Ah, gotcha. What are the tag guidelines for snuff anyway? The wiki page gives a different description than I've heard in the past; usually I think of 'guro' when I think of extreme torture/pain, and snuff if it has death.

Updated by anonymous

Tynach said:
Ah, gotcha. What are the tag guidelines for snuff anyway? The wiki page gives a different description than I've heard in the past; usually I think of 'guro' when I think of extreme torture/pain, and snuff if it has death.

There isn't really a whole lot at this point.
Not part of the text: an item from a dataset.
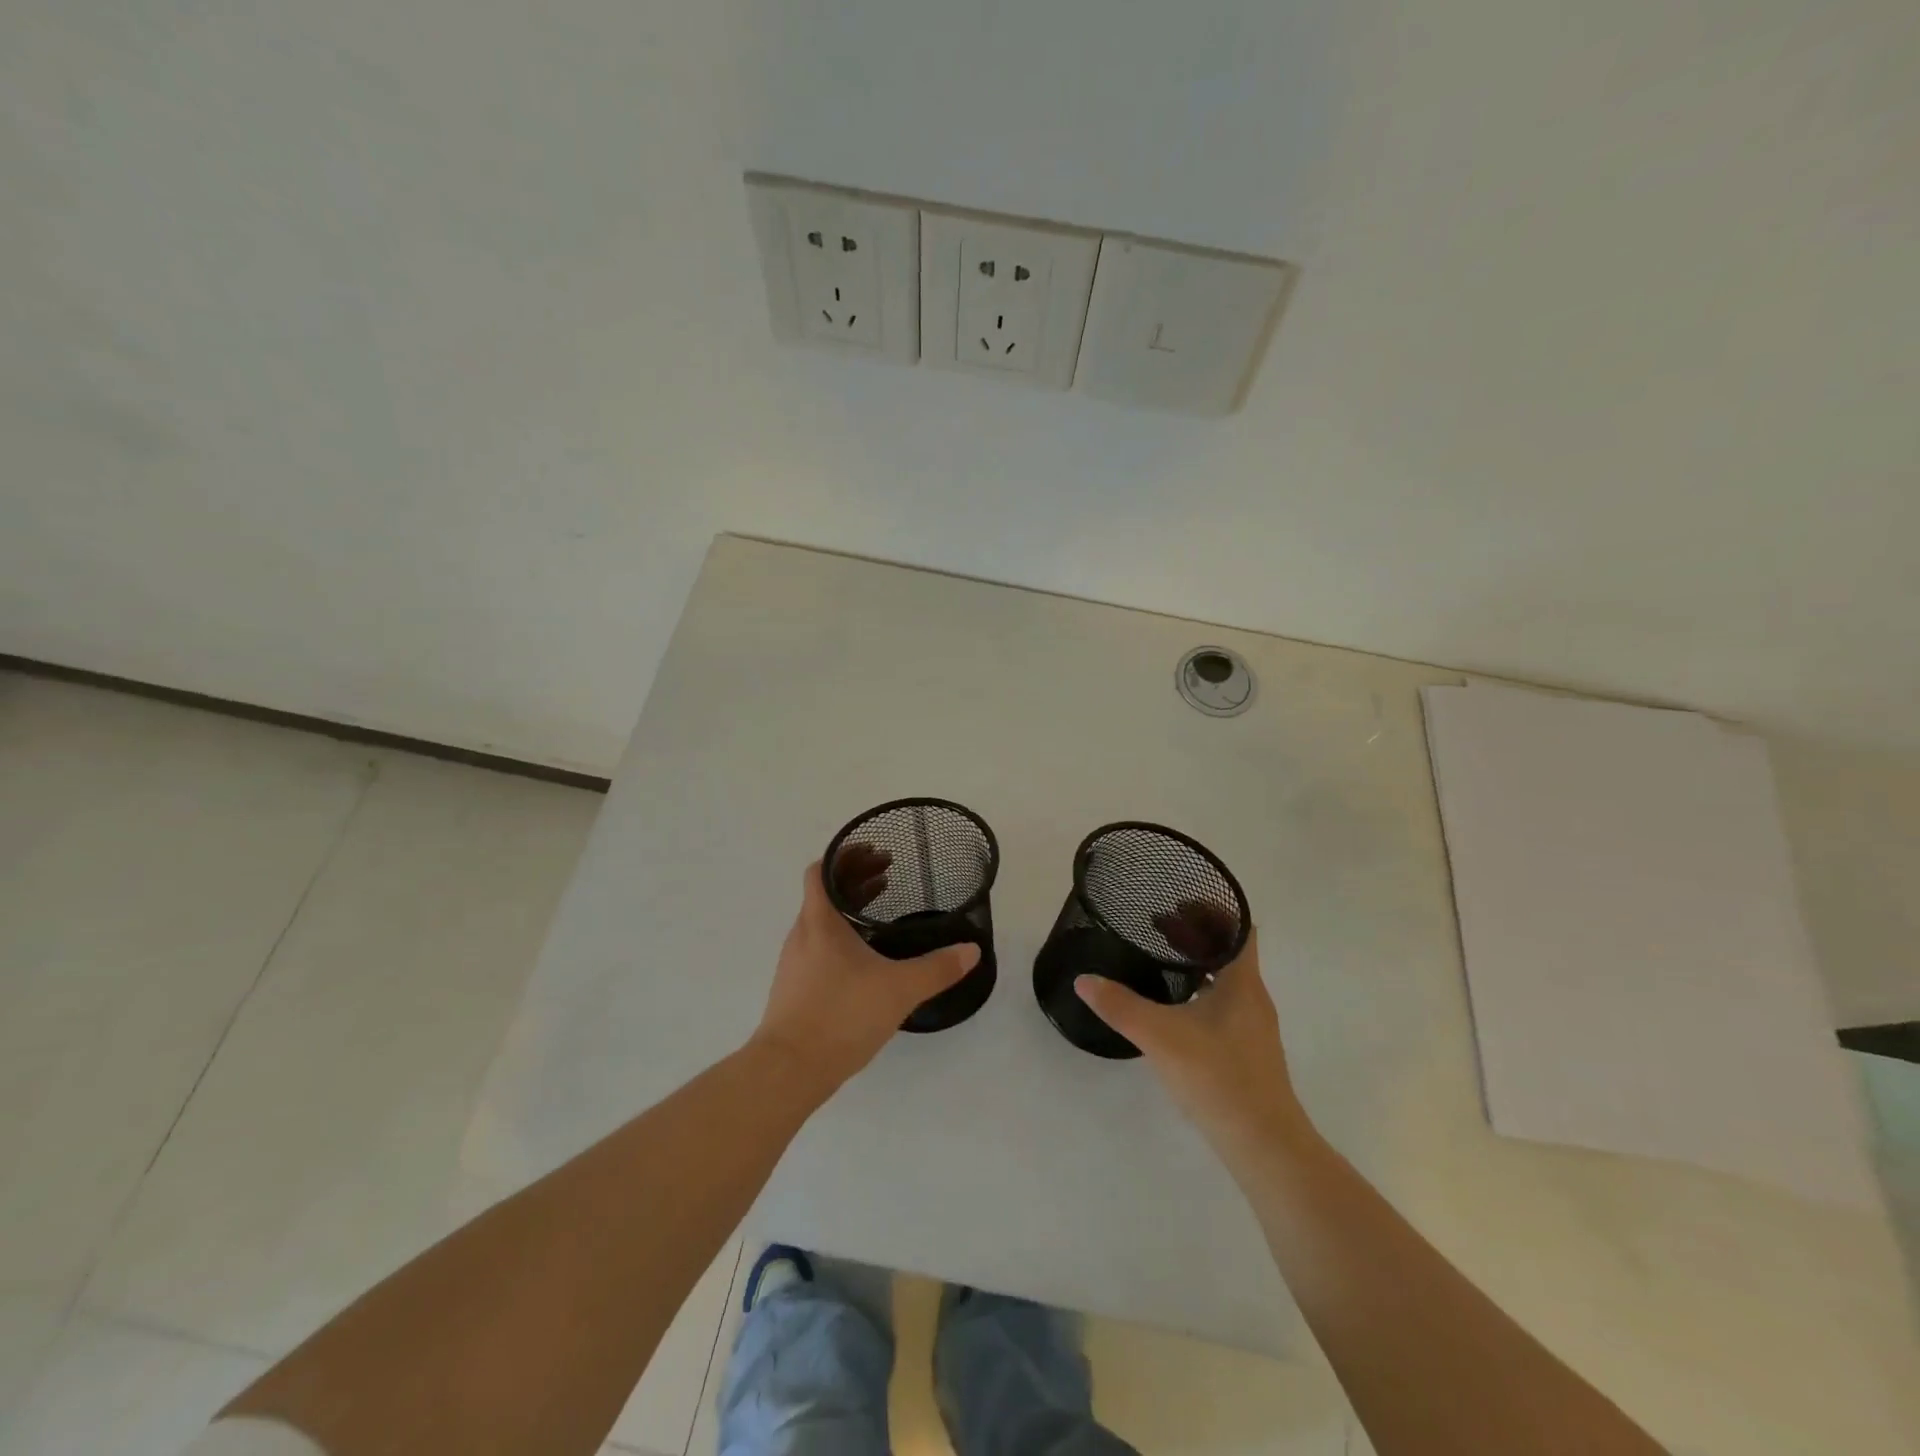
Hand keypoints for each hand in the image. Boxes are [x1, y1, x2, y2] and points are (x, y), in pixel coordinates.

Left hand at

I had written the wiki a while back while organizing the blood/gore/death-related tags and based it mostly off of what it was being used for at the time.

Considered creepy and weird even among the Furry fandom, "snuff" images and animations depict characters being killed (usually murdered) in such a way as to bring fans of the concept sexual pleasure. (source]

This was what it was before I touched it, which didn't seem like a particularly clear definition based on what it was being used for, so I rewrote it.

'guro'

This is probably where I would stick that too, however guro was aliased to gore, which isn't exactly the same thing. I'd almost think an implication from guro -> gore and guro -> snuff might almost work, but there are probably cases where it wouldn't (also I'm not really sure how I feel about bringing guro back since it's meaning overlaps with gore so much).